Following 9/11, the US created a national network of “Fusion Centers” designed to gather intelligence and fight terrorism. When it quickly became clear that there was no such work for them to do in the vast majority of jurisdictions, they quickly shifted over to an “all hazzards/all crimes” posture that has led to an expansion of surveillance of non-violent political groups.
An expansion of the War on Terror would likely further accelerate the militarization of policing as well. Trump recently signaled his support for this when he dialed back the modest restrictions President Obama had placed on the transfer of military hardware to local police forces. Broadening the mandate of this “war” will encourage even more military hardware on our streets, and possibly more importantly, an expansion of the “warrior” mindset among police, who already view much of the public they police as “enemies.”
While calls for equality before the law are much needed, we too often equate that with expanding the use of punishment. Do we really want to increase the arrests of whites for drug violations to make the War on Drugs more racially just? Shouldn’t we instead question the basic idea of using police, courts, and prisons to manage an urgent public health issue? We need to break the habit of equating justice with punishment and look instead to develop prevention mechanisms that bring us more safety.
We should support rational gun control legislation and a rethinking of the Second Amendment that would allow us to reign in the availability of assault weapons. Unfortunately, such a “supply side” approach is unlikely to be very successful. There remains strong political support for easy access to guns of all kinds. Even robust restrictions on handguns would be slow to make much a difference, because there are currently more guns than people in the US.

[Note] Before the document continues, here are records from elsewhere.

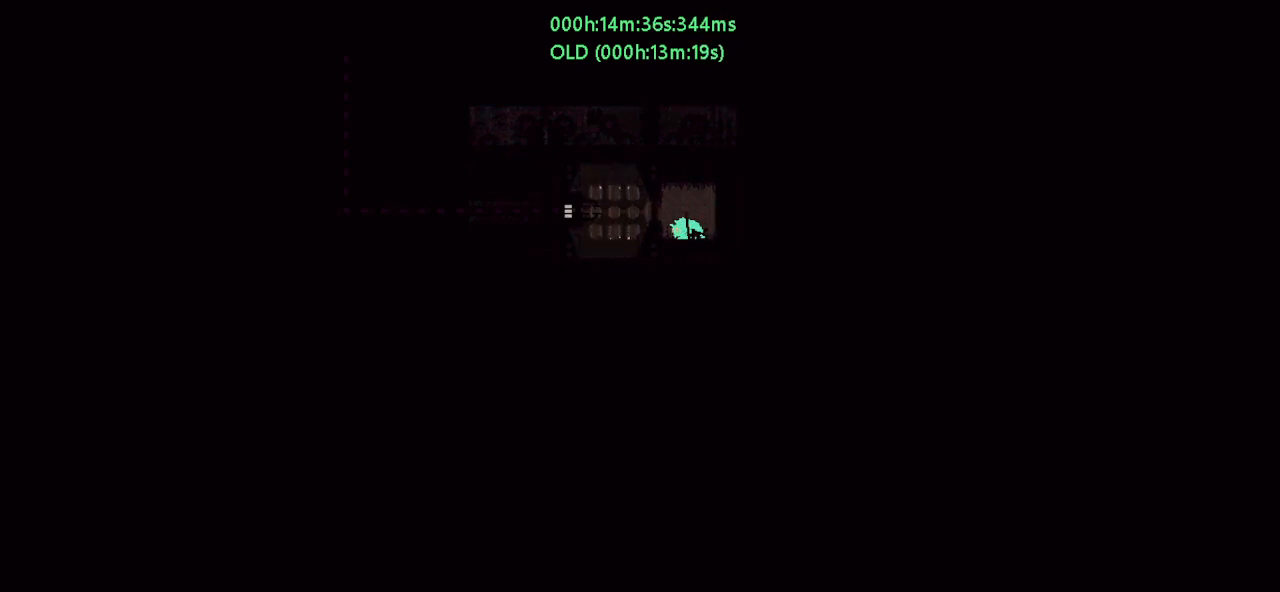
{"keys": [], "events": [[50, "down", "up"], [167, "up", "down"], [367, "up", "up"]]}
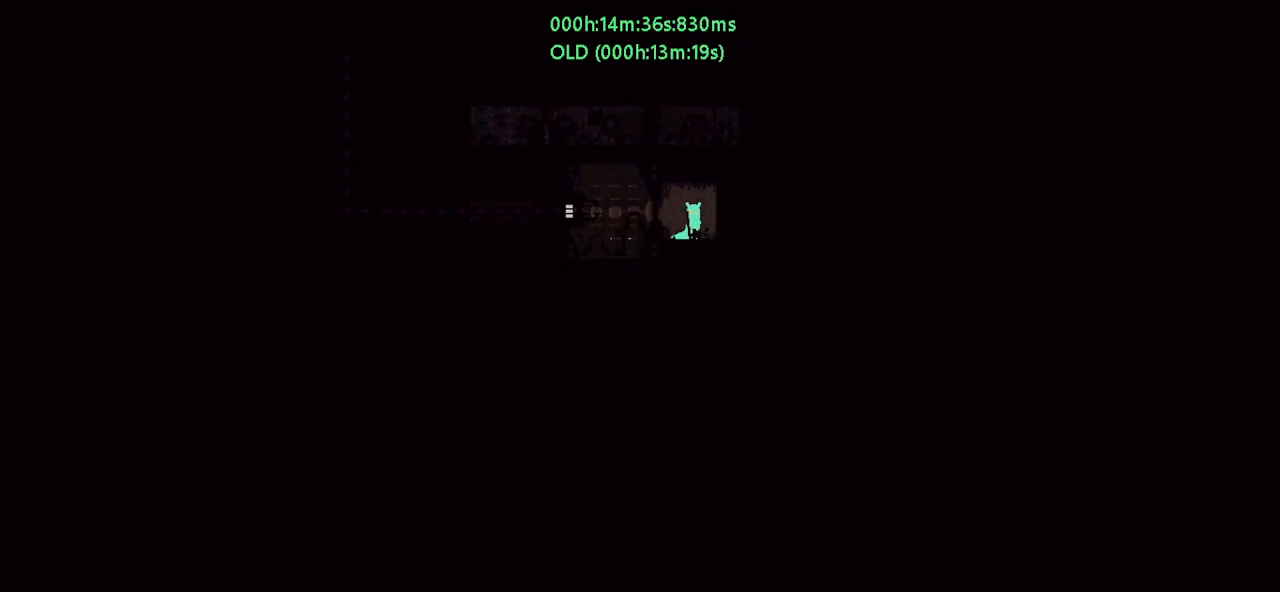
{"keys": [], "events": [[33, "down", "down"], [33, "j", "down"], [117, "j", "up"], [133, "down", "up"]]}
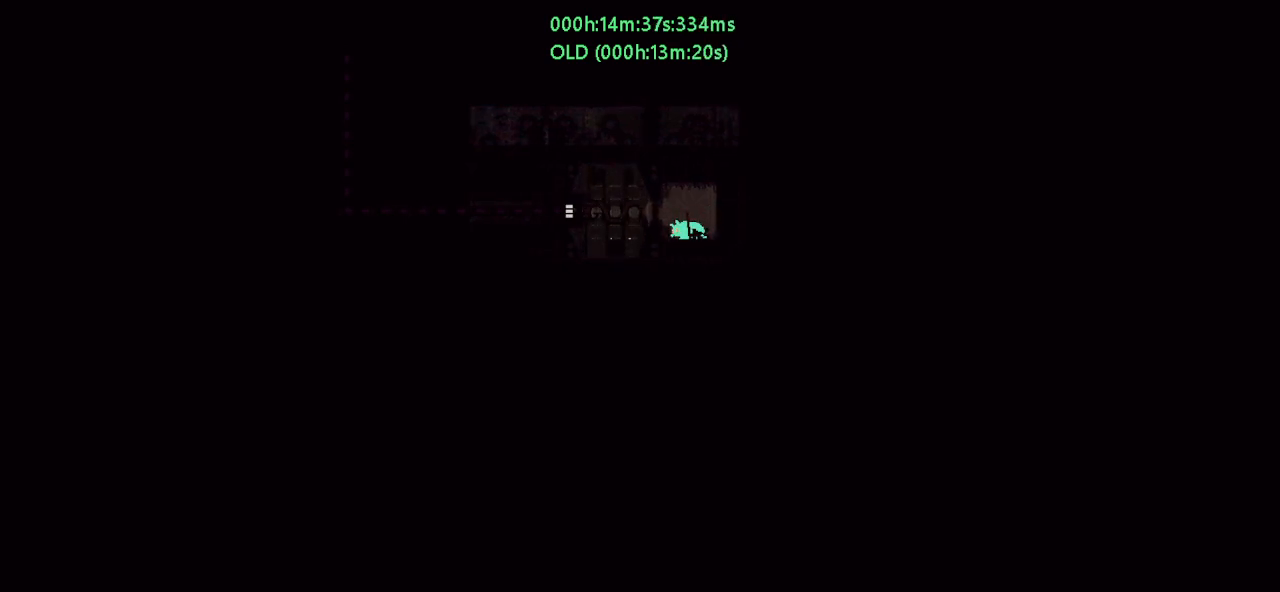
{"keys": [], "events": []}
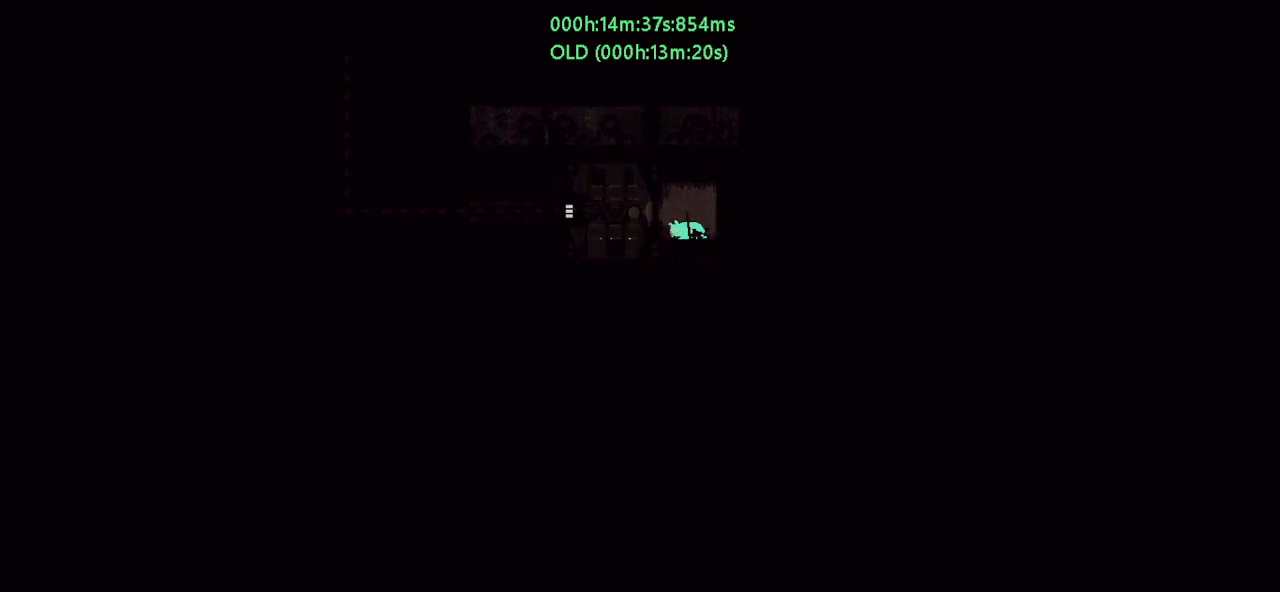
{"keys": ["down", "j", "left"], "events": [[283, "right", "down"], [383, "up", "down"], [400, "up", "up"], [417, "left", "down"], [433, "right", "up"], [450, "j", "down"], [467, "down", "down"]]}
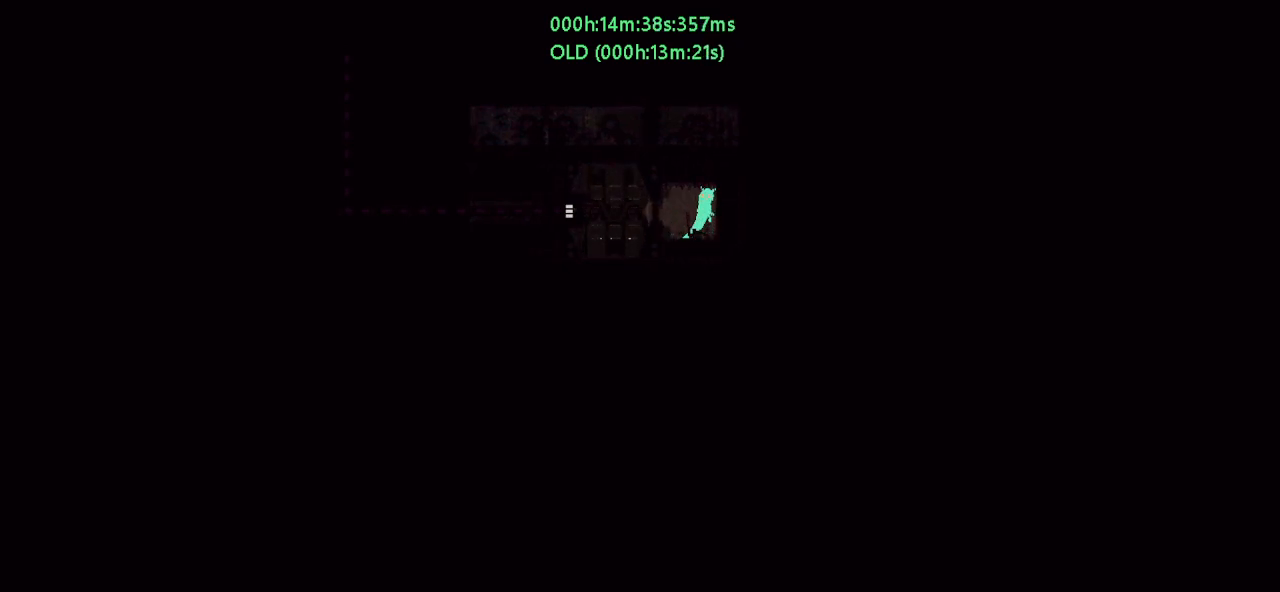
{"keys": ["up"], "events": [[150, "left", "up"], [200, "down", "up"], [200, "j", "up"], [300, "up", "down"]]}
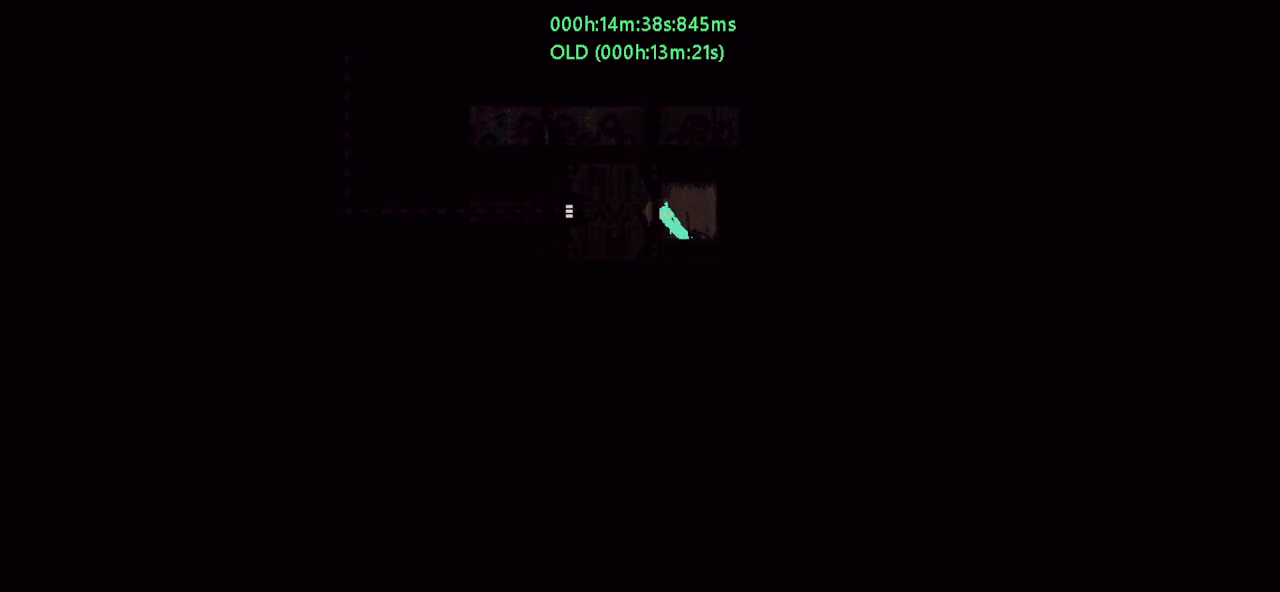
{"keys": ["down"], "events": [[117, "up", "up"], [217, "right", "down"], [283, "right", "up"], [450, "down", "down"]]}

We need to also consider a broad range of demand side solutions. Keep in mind that one of the greatest drivers of gun sales and the cynical politics of gun deregulation is racial fear and animus. Whenever there are increased calls for racial justice, such as the emergence of Black Lives Matter, gun sales increase. This is a political problem that gets to the heart of racism in American society. It is this reality that must be addressed head on if we hope to reduce the stockpiling of guns.
Closely related to this is a deep distrust of the state and any kind of broadly collective approaches to the common good. Large swaths of the population feel deeply alienated from a state that they see as directly producing economic displacement in their lives while providing what they see as hand outs and special treatment for “others” such as immigrants and people of color. This kind of loss of political faith is driving militia movements, Oath Keepers, the open carry movement, and other to turn to weapons as a mythical defense against an imperial state.